JOB: Show each line from the records below in which the word "Pistachios" occurs.

TASK INPUT:
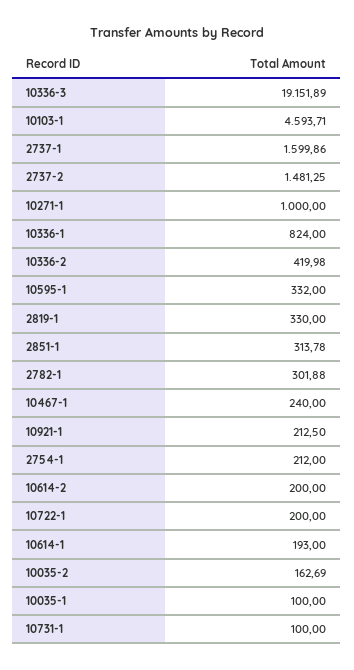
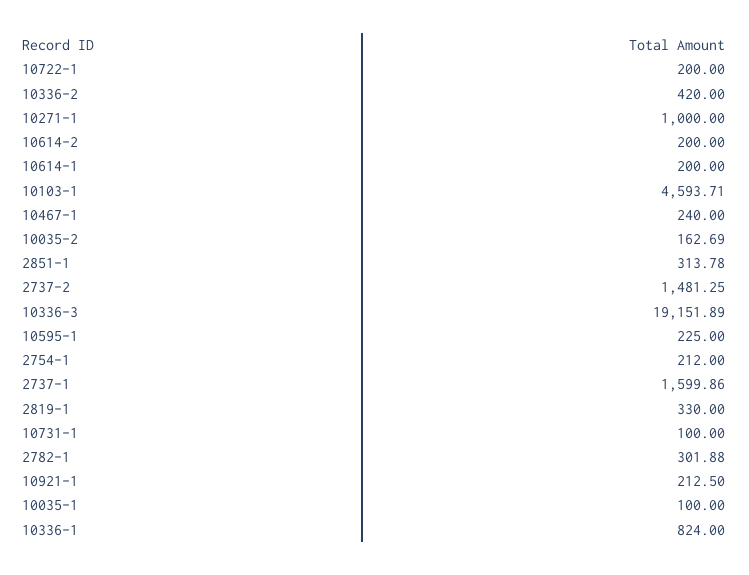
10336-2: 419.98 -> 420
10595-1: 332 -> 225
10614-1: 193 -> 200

==

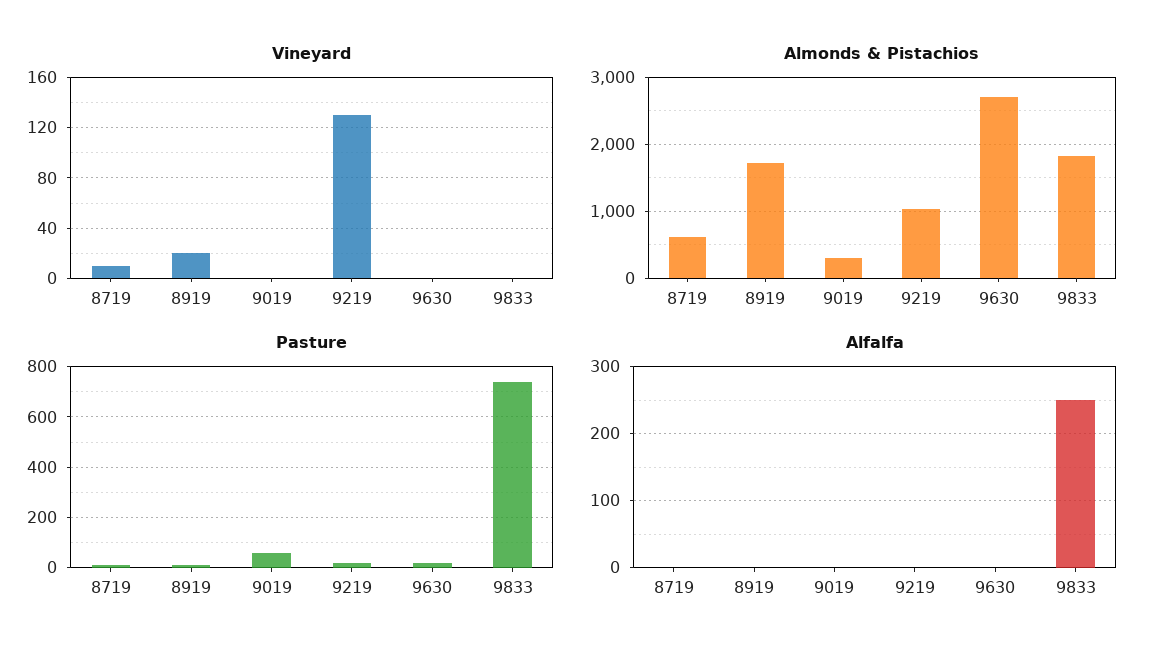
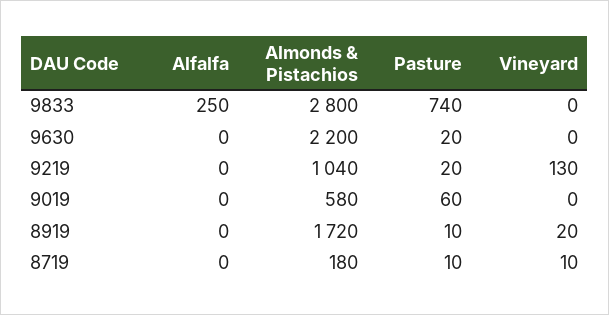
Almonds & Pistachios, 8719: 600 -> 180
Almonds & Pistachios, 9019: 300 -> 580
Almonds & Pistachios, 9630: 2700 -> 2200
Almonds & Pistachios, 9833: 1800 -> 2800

...

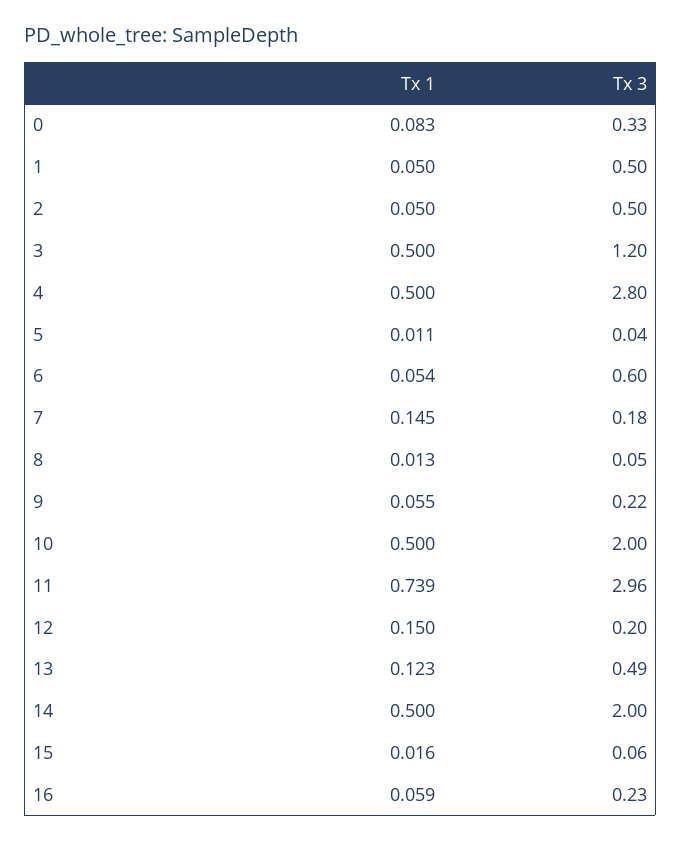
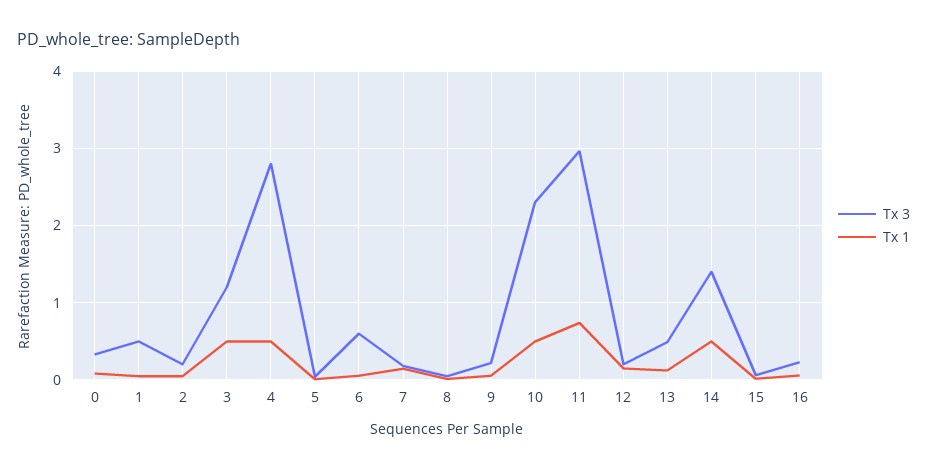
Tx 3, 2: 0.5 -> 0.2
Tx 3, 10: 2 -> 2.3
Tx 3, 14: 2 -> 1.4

EXERCISE SOLUTION:
Almonds & Pistachios, 8719: 600 -> 180
Almonds & Pistachios, 9019: 300 -> 580
Almonds & Pistachios, 9630: 2700 -> 2200
Almonds & Pistachios, 9833: 1800 -> 2800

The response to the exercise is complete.